Leetcode – Word Break (Java)

Given a string s and a dictionary of words dict, determine if s can be segmented into a space-separated sequence of one or more dictionary words.

For example, given
s = "leetcode",
dict = ["leet", "code"].

Return true because "leetcode" can be segmented as "leet code".

1. Naive Approach

This problem can be solve by using a naive approach, which is trivial. A discussion can always start from that though.

public class Solution {
    public boolean wordBreak(String s, Set<String> dict) {
             return wordBreakHelper(s, dict, 0);
    }
 
    public boolean wordBreakHelper(String s, Set<String> dict, int start){
        if(start == s.length()) 
            return true;
 
        for(String a: dict){
            int len = a.length();
            int end = start+len;
 
            //end index should be <= string length
            if(end > s.length()) 
                continue;
 
            if(s.substring(start, start+len).equals(a))
                if(wordBreakHelper(s, dict, start+len))
                    return true;
        }
 
        return false;
    }
}

Time is O(n^2) and exceeds the time limit.

2. Dynamic Programming

The key to solve this problem by using dynamic programming approach:

  • Define an array t[] such that t[i]==true => 0-(i-1) can be segmented using dictionary
  • Initial state t[0] == true
public class Solution {
    public boolean wordBreak(String s, Set<String> dict) {
        boolean[] t = new boolean[s.length()+1];
        t[0] = true; //set first to be true, why?
        //Because we need initial state
 
        for(int i=0; i<s.length(); i++){
            //should continue from match position
            if(!t[i]) 
                continue;
 
            for(String a: dict){
                int len = a.length();
                int end = i + len;
                if(end > s.length())
                    continue;
 
                if(t[end]) continue;
 
                if(s.substring(i, end).equals(a)){
                    t[end] = true;
                }
            }
        }
 
        return t[s.length()];
    }
}

Time: O(string length * dict size).

3. Java Solution 3 - Simple and Efficient

In Solution 2, if the size of the dictionary is very large, the time is bad. Instead we can solve the problem in O(n^2) time (n is the length of the string).

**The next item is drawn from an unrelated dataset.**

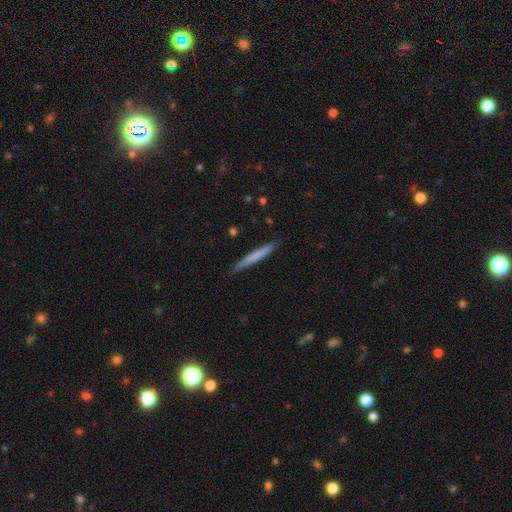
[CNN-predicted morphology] type=smooth (65%); roundness=cigar-shaped (97%); merging=none (87%).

public boolean wordBreak(String s, Set<String> wordDict) {
    int[] pos = new int[s.length()+1];
 
    Arrays.fill(pos, -1);
 
    pos[0]=0;
 
    for(int i=0; i<s.length(); i++){
        if(pos[i]!=-1){
            for(int j=i+1; j<=s.length(); j++){
                String sub = s.substring(i, j);
                if(wordDict.contains(sub)){
                    pos[j]=i;
                }
            } 
        }
    }
 
    return pos[s.length()]!=-1;
}

4. The More Interesting Problem

The dynamic solution can tell us whether the string can be broken to words, but can not tell us what words the string is broken to. So how to get those words?

Check out Word Break II.

Category >> Algorithms  
If you want someone to read your code, please put the code inside <pre><code> and </code></pre> tags. For example:
<pre><code> 
String foo = "bar";
</code></pre>
  • KARTHIKEYAN DEVENDRAN


    public boolean wordBreak(String s,Set dict){
    HashMap map = new HashMap();
    return wordBreak(s, dict,map);
    }

    public boolean wordBreak(String s,Set dict,HashMap map){

    if(map.containsKey(s)){
    return map.get(s);
    }

    for (int i = 0; i <= s.length(); i++) {
    String prefix = s.substring(0,i);
    if(dict.contains(prefix)){
    if(i == s.length()){
    return true;
    }
    if(wordBreak(s.substring(i),dict,map)){
    map.put(s.substring(i), true);
    return true;
    }
    }
    }
    map.put(s, false);
    return false;
    }

  • Jangku

    This implementation looks neat. But the complexity is exponential so I would choose polynomial implementation for my case.

  • Rahul Shukla

    http://www.ideserve.co.in/learn/word-break-problem
    Here is a detailed explanation of the algorithm.

  • Stephen Boesch

    Yes, i had commented that a Trie were a better solution – before seeing you have already posted it.

  • Stephen Boesch

    A Trie is a better solution than DP for this problem.

  • Abhay

    The dynamic solution fails for the case
    s = “aaaab”
    dict = [“a”, “aa”, “ac”]

    It returns true but should return false.

  • Puneet

    how about this?

    import java.util.*;

    public class WordBreak {
    static Set dictionary = new HashSet();
    public static void main (String[] args) {
    initializeDictionary();
    System.out.println(wordBreak(“leetcodesamsung”));
    }

    private static Boolean wordBreak(String s) {
    Boolean[] memo = new Boolean[s.length()];
    Arrays.fill(memo, Boolean.FALSE);
    int startIndex = 0;
    for (int i = 0; i < s.length(); i++) {
    int endIndex = i+1;
    if (!memo[i] && dictionary.contains(s.substring(startIndex,endIndex)))
    {
    memo[i] = true;
    startIndex = endIndex;
    }
    }

    return memo[s.length() – 1];
    }

    private static void initializeDictionary() {
    dictionary.add("le");
    dictionary.add("et");
    dictionary.add("code");
    dictionary.add("samsun");
    dictionary.add("g");
    }
    }

  • Pan

    Yes, the wordBreak(s.substring(i), dict) should put in the if condition. However, my solution cannot pass the latched online judge.

  • burdz

    I think instead of returning wordBreak(s.substring(i), dict) you need to have that in the if statement with dict.contains(sstr). Otherwise your function returns to early in some cases

    if (dict.contains(sstr) && wordBreak(s.substring(i), dict)) return true;

  • ryanlr

    Your solution does not pass leetcode online judge.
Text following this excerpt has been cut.